Meredith Machon credits her father, Kirke, and grandfather, Robert, for showing her the personal side of business.

“Having a connection with clients creates a better sense of community,” said the newly graduated Maine South High School alumna, who in the fall heads to the University of Illinois at Urbana-Champaign, her parents’ alma mater, to study business.

Machon received a scholarship last week from the Park Ridge Chamber of Commerce for aspiring to one day take over her family’s insurance firm.

Hers was one of dozens of awards given to exemplary members of Maine South’s graduating class at Senior Honors Night on May 30, a celebration shared in by students and their families alike.
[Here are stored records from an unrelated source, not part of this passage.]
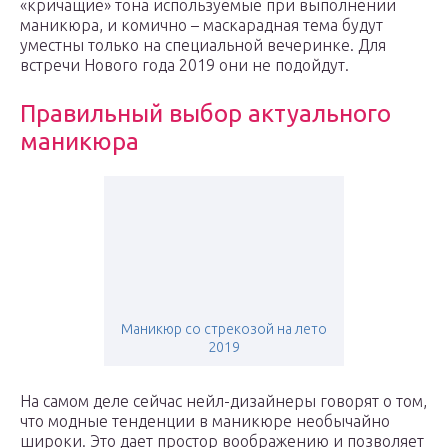
«кричащие» тона используемые при выполнении
маникюра, и комично – маскарадная тема будут
уместны только на специальной вечеринке. Для
встречи Нового года 2019 они не подойдут.
Правильный выбор актуального
маникюра
Маникюр со стрекозой на лето
2019
На самом деле сейчас нейл-дизайнеры говорят о том,
что модные тенденции в маникюре необычайно
широки. Это дает простор воображению и позволяет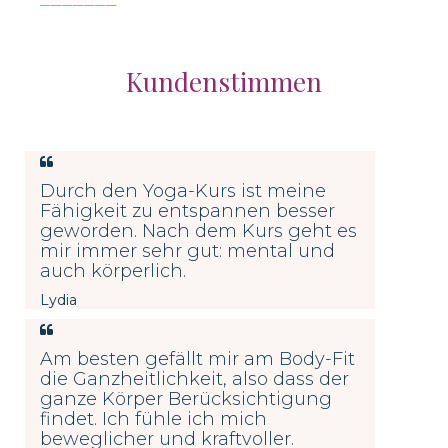
Kundenstimmen
Durch den Yoga-Kurs ist meine
Fähigkeit zu entspannen besser
geworden. Nach dem Kurs geht es
mir immer sehr gut: mental und
auch körperlich.
Lydia
Am besten gefällt mir am Body-Fit
die Ganzheitlichkeit, also dass der
ganze Körper Berücksichtigung
findet. Ich
fühle ich mich
beweglicher und kraftvoller.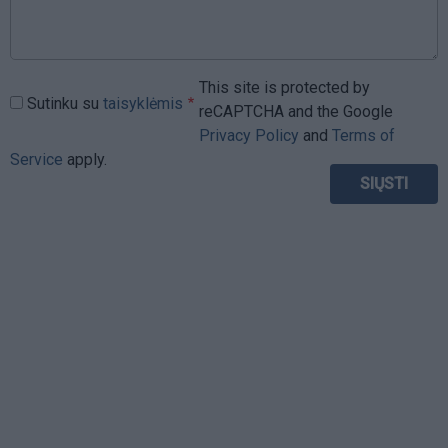
This site is protected by
Sutinku su
taisyklėmis
reCAPTCHA and the Google
Privacy Policy
and
Terms of
Service
apply.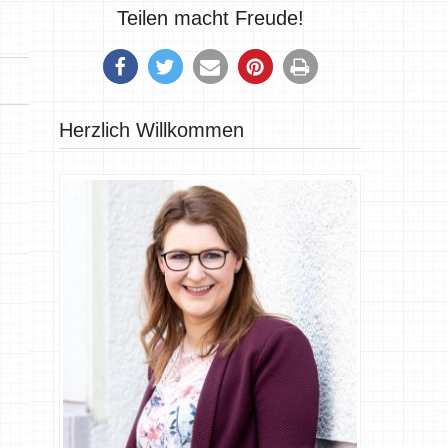
Teilen macht Freude!
Herzlich Willkommen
Principal Shawn Messmer encouraged parents and teachers to be proud for laying a foundation for high school success early on in the students’ lives. As for the seniors their honors are “well-deserved and hard won,” he said.

Student Council President Julia Kashul, winner of a student council scholarship, and Ken Reese, District 207 Senior Service Scholarship, also praised her peers for “playing to win.”

“My older brother once told me that we do one of two things in life: Play to win or play not to lose,” Kashul said. “When we play to win we put all our energy and soul into exceeding that we end up winning. When we play not to lose we have the attitude of just getting by and we end up failing.”

Be it in academia, sports or volunteer service, she declared: “I can tell you this group here has played to win.”

The Maine South class of 2012 boasts 137 Illinois State Scholars.

Ethan Campbell, Colton Cannon, Anthony Groenenwold and Alexander Heyde were finalists of the prestigious National Merit Scholarship Program for scoring in the top .5-percentile on a preliminary SAT exam. Soon-to-be Illini Cannon and incoming Harvard freshman Heyde also received scholarships from the merit program.

Maine South’s Outstanding Athlete Awards went to long-distance runner Michal Filipczak and four-sport athlete Michelle Maher.

The past Memorial Day weekend Filipczak became Illinois’ 2012 fastest high-school runner of the 800-meter race. He will attend Duke University in the fall on an NCAA Division 1 scholarship for track.

Maher, who was one season shy of being a four-year, three-sport athlete, earned seven varsity letters and led the Hawks victories in basketball, volleyball, softball and track. She will play basketball at Western Illinois University on an NCAA Division 1 scholarship.

Jonathan Novak, described as possessing “all the ingredients to becoming an outstanding educator,” earned the Maine Teachers’ Association Helen Dobbin Scholarship.

The Maine South senior class voted to give Patrick Walsh the Good Citizenship Award of the National Society of the Daughters of the American Revolution, Des Plaines chapter.

A handful of new scholarships were also introduced this year.

Paige Schoening is the first high-school student to receive a 2nd Chance Foundation Scholarship from Chuck and Connie Walker, a foundation that supports the academic efforts of students with health disorders.

The 20th Century Club Foundation bestowed upon Kathleen Suvada an inaugural scholarship to commemorate the Park Ridge club’s centennial.

Don Pegler’s son, Bob, presented Gabrielle Guerra and Margaret Navin with at art scholarship created in memory of his late father and administered by the Kalo Foundation. Pegler, an accomplished artist known for creating S.C. Johnson’s Raid bugs, died in his Park Ridge home the past December at age 82.

Though most of the night’s awards recipients knew of their honors in advance of the assembly, the school announced the following department-award winners for the first time on stage: in applied arts, James Thompson; business, Madeline Stanton; family and consumer sciences, Valerie Figueroa; English, Sarah Tarabey; art, Margaret Navin; music, Alexander Pantazi; speech/drama, Matthew Bonadona; foreign language, Faye Levin-O’Leary; math, Ethan Campbell; physical education/health, Taylor Sutschek; science, Sebastian Graca; and social science, Patrick Wohl.

Maine East High School commended its outstanding seniors at a ceremony May 23. The graduating class had 38 Illinois State Scholars. Adam Ratner, Raymond Roman, Martin Sliwinski and Nicholas Harloff were recognized as Maine Scholars for being in the top 1-percent of the senior class.